With the outbreak of the Onin War, Onibaba also portrays an almost post-apocalyptic level of societal breakdown and moral degeneracy; as Kyoto was valued as Japan's capital long before the rise of the city of Edo and the reestablishment of the Shogunate's power by Tokugawa Ieyasu, the violence and warfare of the Onin War eventually spread throughout Kyoto itself, completely causing chaos and throwing Japan into turmoil because of its abandonment and desolation as Japan's center of politics, religion, and economics into the twilight of the Nanbokucho era. Its reach of anarchy can be felt into the rural lives of the mother and daughter-in-law and their neighbors, lacking community to ensure moral guidance and direction, delving into wanton abandon as their lives become more of a struggle to survive and desolate of human interaction, and pushing them to go as far as to commit what would be heinous crimes and atrocities in more peaceful times, but has now been necessitated to be essential to surviving their meager and bleak times.

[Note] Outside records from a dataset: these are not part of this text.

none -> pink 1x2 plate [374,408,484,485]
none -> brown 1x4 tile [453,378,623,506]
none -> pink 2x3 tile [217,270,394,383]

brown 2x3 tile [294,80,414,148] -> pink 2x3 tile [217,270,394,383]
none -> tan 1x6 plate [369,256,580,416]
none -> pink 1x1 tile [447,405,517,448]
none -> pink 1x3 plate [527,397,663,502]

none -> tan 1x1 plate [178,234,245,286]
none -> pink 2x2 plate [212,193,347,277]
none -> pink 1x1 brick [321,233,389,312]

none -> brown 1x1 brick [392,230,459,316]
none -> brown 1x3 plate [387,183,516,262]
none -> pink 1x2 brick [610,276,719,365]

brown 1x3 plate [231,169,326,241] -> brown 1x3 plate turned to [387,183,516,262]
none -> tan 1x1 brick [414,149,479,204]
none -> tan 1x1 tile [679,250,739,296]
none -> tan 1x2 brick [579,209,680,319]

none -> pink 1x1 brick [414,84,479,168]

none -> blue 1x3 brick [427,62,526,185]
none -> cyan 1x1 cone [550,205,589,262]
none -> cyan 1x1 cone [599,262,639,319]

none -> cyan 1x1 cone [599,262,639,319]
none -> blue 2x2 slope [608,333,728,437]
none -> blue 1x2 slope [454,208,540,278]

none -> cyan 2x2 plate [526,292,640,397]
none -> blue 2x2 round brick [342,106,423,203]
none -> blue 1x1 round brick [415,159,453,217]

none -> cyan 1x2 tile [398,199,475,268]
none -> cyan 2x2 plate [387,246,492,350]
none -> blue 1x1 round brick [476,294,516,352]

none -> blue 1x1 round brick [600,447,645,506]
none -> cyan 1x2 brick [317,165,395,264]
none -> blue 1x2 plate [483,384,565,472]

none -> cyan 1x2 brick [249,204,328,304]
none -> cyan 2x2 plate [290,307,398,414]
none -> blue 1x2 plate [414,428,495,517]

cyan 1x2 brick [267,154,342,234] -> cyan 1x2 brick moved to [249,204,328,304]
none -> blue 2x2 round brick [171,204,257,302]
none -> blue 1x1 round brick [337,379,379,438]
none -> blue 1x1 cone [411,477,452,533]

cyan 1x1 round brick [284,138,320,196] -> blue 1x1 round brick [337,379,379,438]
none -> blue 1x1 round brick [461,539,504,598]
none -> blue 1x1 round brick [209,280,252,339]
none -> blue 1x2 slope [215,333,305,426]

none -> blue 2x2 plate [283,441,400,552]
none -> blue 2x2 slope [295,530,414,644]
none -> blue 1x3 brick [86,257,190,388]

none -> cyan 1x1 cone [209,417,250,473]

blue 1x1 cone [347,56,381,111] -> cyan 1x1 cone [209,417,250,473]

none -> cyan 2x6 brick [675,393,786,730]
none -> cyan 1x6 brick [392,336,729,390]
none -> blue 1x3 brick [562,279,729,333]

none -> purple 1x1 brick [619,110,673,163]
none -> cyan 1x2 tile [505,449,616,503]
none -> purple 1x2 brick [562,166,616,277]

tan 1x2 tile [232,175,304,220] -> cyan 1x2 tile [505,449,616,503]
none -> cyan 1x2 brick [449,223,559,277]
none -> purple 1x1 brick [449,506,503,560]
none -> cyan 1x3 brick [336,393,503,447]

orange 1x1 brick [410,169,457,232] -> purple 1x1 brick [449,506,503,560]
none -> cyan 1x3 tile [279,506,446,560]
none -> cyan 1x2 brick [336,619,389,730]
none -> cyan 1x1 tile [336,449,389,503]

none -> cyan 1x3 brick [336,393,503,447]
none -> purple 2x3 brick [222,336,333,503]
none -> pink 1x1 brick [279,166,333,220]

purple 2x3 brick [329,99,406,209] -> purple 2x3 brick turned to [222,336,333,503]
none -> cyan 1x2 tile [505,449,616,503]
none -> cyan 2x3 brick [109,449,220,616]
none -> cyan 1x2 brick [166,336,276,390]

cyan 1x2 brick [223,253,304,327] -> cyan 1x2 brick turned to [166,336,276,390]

With origins from Buddhist themes, the film is evocative of the Third Age of Buddhism (Japanese: Mappo) which in Heian Era depictions, spoke of how demons from Hell sent forth by the infernal King Enma to be unleashed upon the earth, and hunt eagerly for sinners, degenerates, and non-believers to throw into eternal damnation.

==Genre classification==
Many critics have been divided on the genre of the film. While Onibaba is regarded a "period drama" by David Robinson, or "stage drama" by Japanese film scholar Keiko I. McDonald, Phil Hardy included it in his genre compendium as a horror film, and Chuck Stephens describes it as an erotic-horror classic. Writing for Sight & Sound, Michael Brooke noted that "Onibabas lasting greatness and undimmed potency lie in the fact that it works both as an unnervingly blunt horror film (and how!) and as a far more nuanced but nonetheless universal social critique that can easily be applied to an parallel situation".

Keiko I. McDonald stated that the film contained elements of the Noh theatre. She notes that the han'nya mask "is used to demonize the sinful emotions of jealousy and its associative emotions" in Noh plays, and that the differing camera angles at which the mask is filmed in Onibaba are similar to the way in which a Noh performer uses the angle of the mask to indicate emotions. Other reviewers also speculate about Noh influences on the film.

==Legacy==
Onibaba was screened at a 2012 retrospective on Shindō and Kōzaburō Yoshimura in London, organised by the British Film Institute and the Japan Foundation.

Willem Dafoe, a professed admirer of the film, has stated that he wanted to remake Onibaba, and indeed acquired the rights for a time, but ultimately felt that any contemporary spin he might put on it would "ruin" the source material.

American poet Christopher Kondrich references the film in his poem "I Side with Myself. I Touch My Face."

A character in Guillermo del Toro's 2013 film Pacific Rim is named Onibaba. He said of Onibaba and another Shindo film, Kuroneko, "They did some serious damage to my psyche. Both are perfect fables rooted in Japanese folklore but distinctly modern in their approach to violence and sexuality,” calling Onibaba an "essential Japanese horror film with stark B&W cinematography." The game designer Hideo Kojima is also a fan of the film.